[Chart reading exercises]
════════════════════

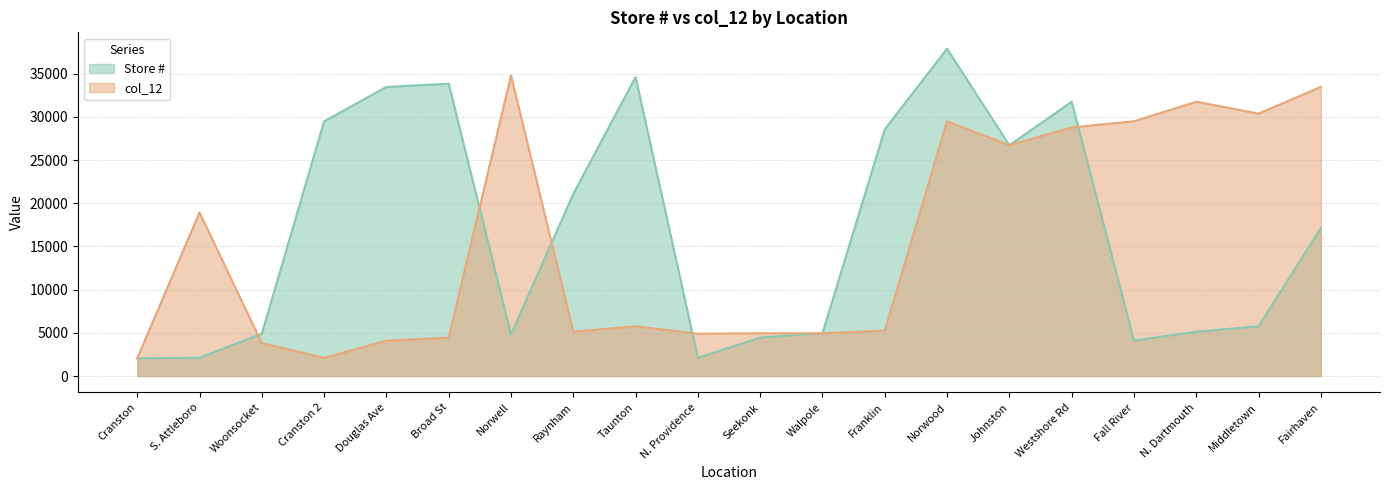

Count the number of categories in the chart.

20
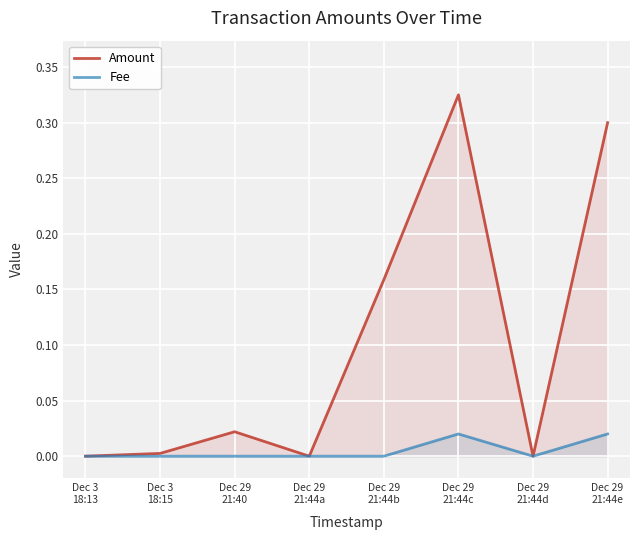

What is the label of the 6th point from the right?

Dec 29
21:40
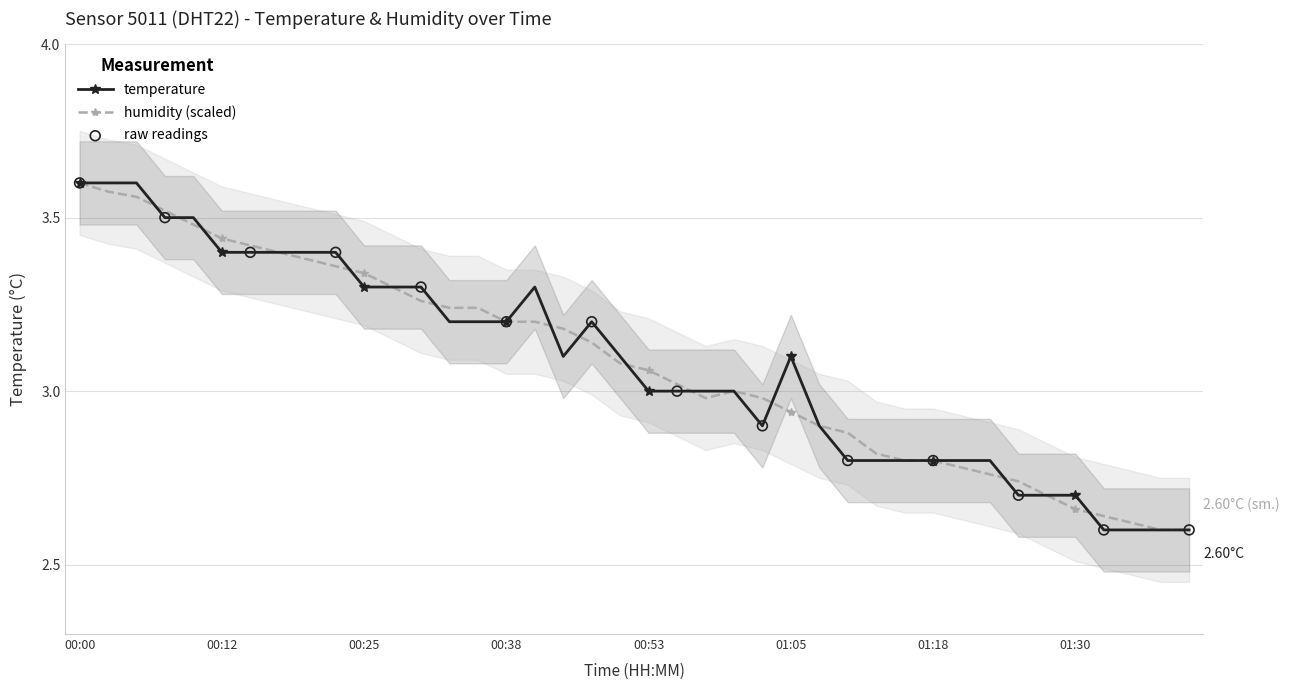

What is the change in value from 01:00 to 01:13?

-0.2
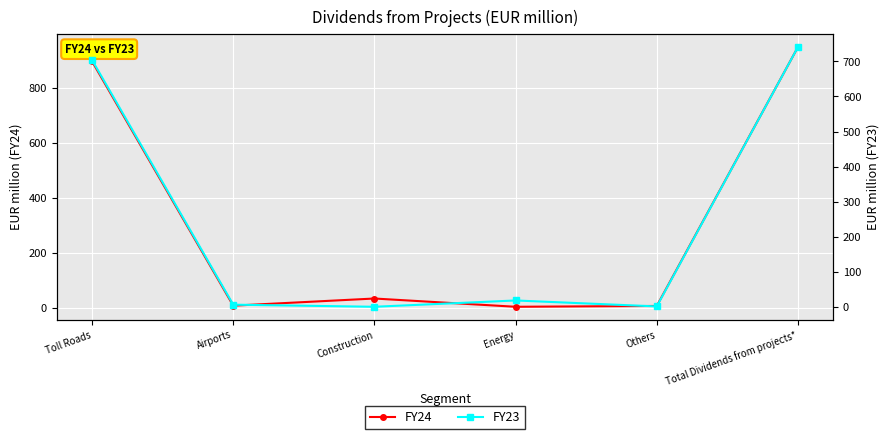

Reading left to right, transcribe all the data shown in this chart.

FY24: 895	8	34	4	7	947
FY23: 704	6	0	18	1	741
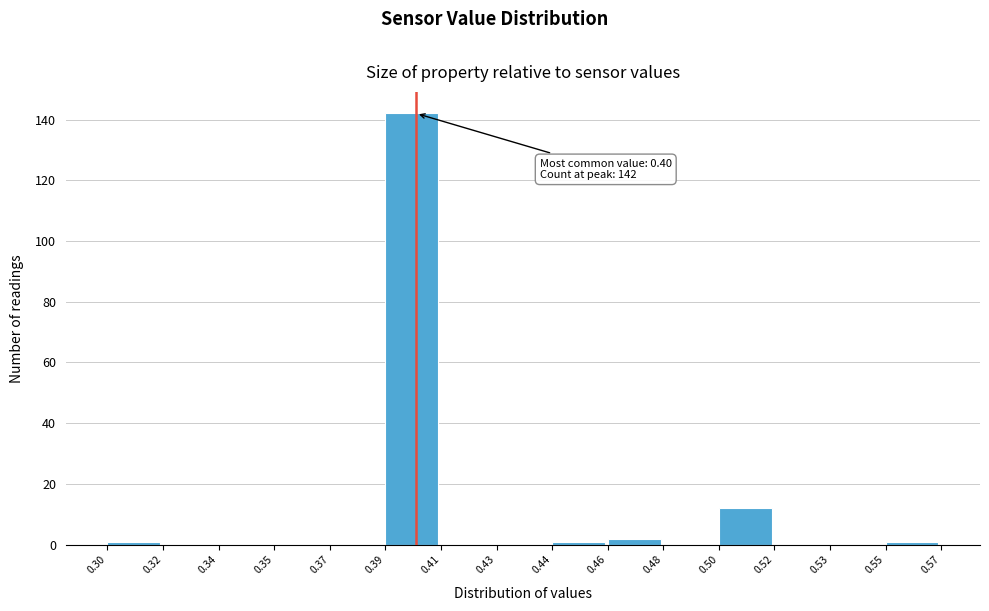

Reading right to left, transcribe all the data shown in this chart.

0.55=1	0.53=0	0.52=0	0.50=12	0.48=0	0.46=2	0.44=1	0.43=0	0.41=0	0.39=142	0.37=0	0.35=0	0.34=0	0.32=0	0.30=1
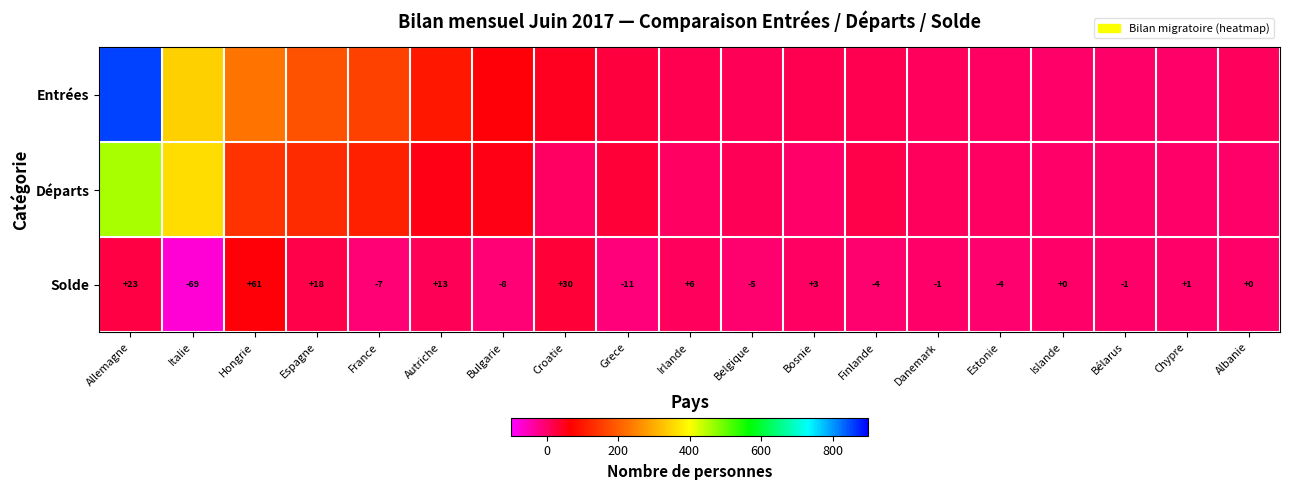

True or false: Solde has a value of -69 at Italie.

True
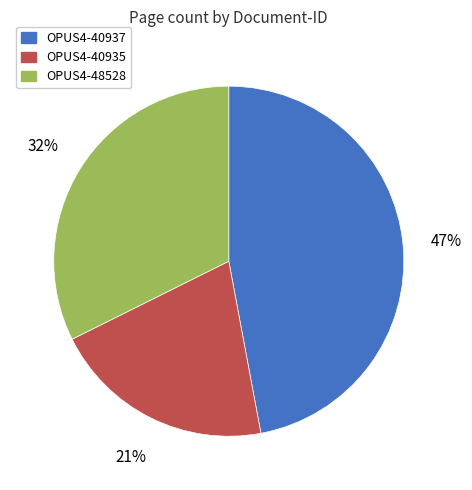

Is the sum of OPUS4-48528 and OPUS4-40935 greater than half?

Yes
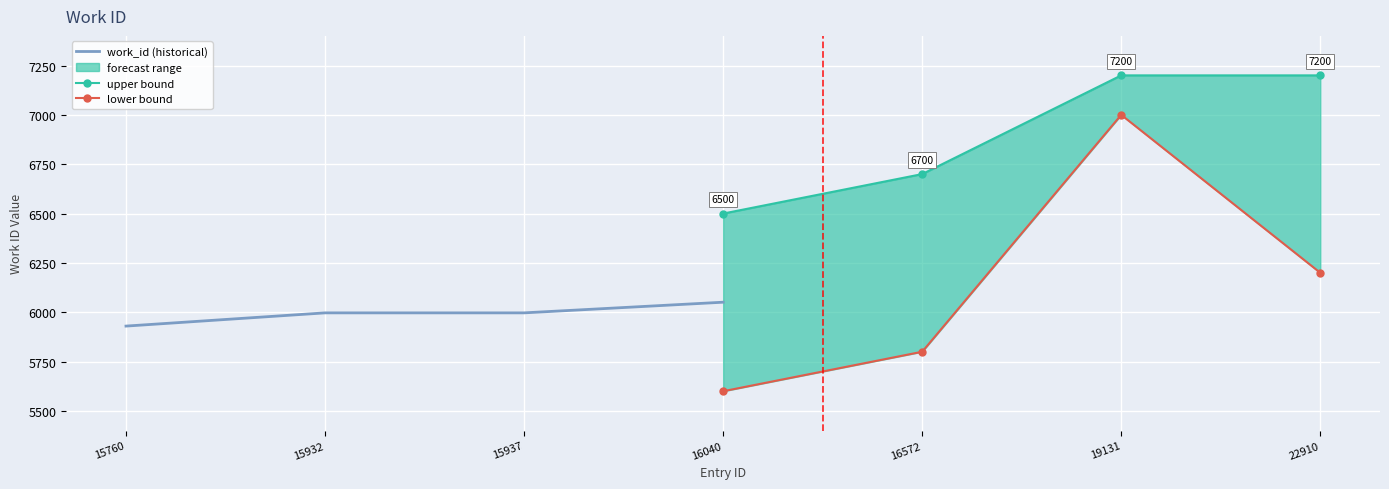

Is it true that lower bound equals 12087 at 19131?

False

════════════════════

BRIEF: Repeat all of the data above word for word, but leave out the pictures.

FINAL ANSWER:
Count the number of categories in the chart.

20

What is the label of the 6th point from the right?

Dec 29
21:40

What is the change in value from 01:00 to 01:13?

-0.2

Reading left to right, transcribe all the data shown in this chart.

FY24: 895	8	34	4	7	947
FY23: 704	6	0	18	1	741

Reading right to left, transcribe all the data shown in this chart.

0.55=1	0.53=0	0.52=0	0.50=12	0.48=0	0.46=2	0.44=1	0.43=0	0.41=0	0.39=142	0.37=0	0.35=0	0.34=0	0.32=0	0.30=1

True or false: Solde has a value of -69 at Italie.

True

Is the sum of OPUS4-48528 and OPUS4-40935 greater than half?

Yes

Is it true that lower bound equals 12087 at 19131?

False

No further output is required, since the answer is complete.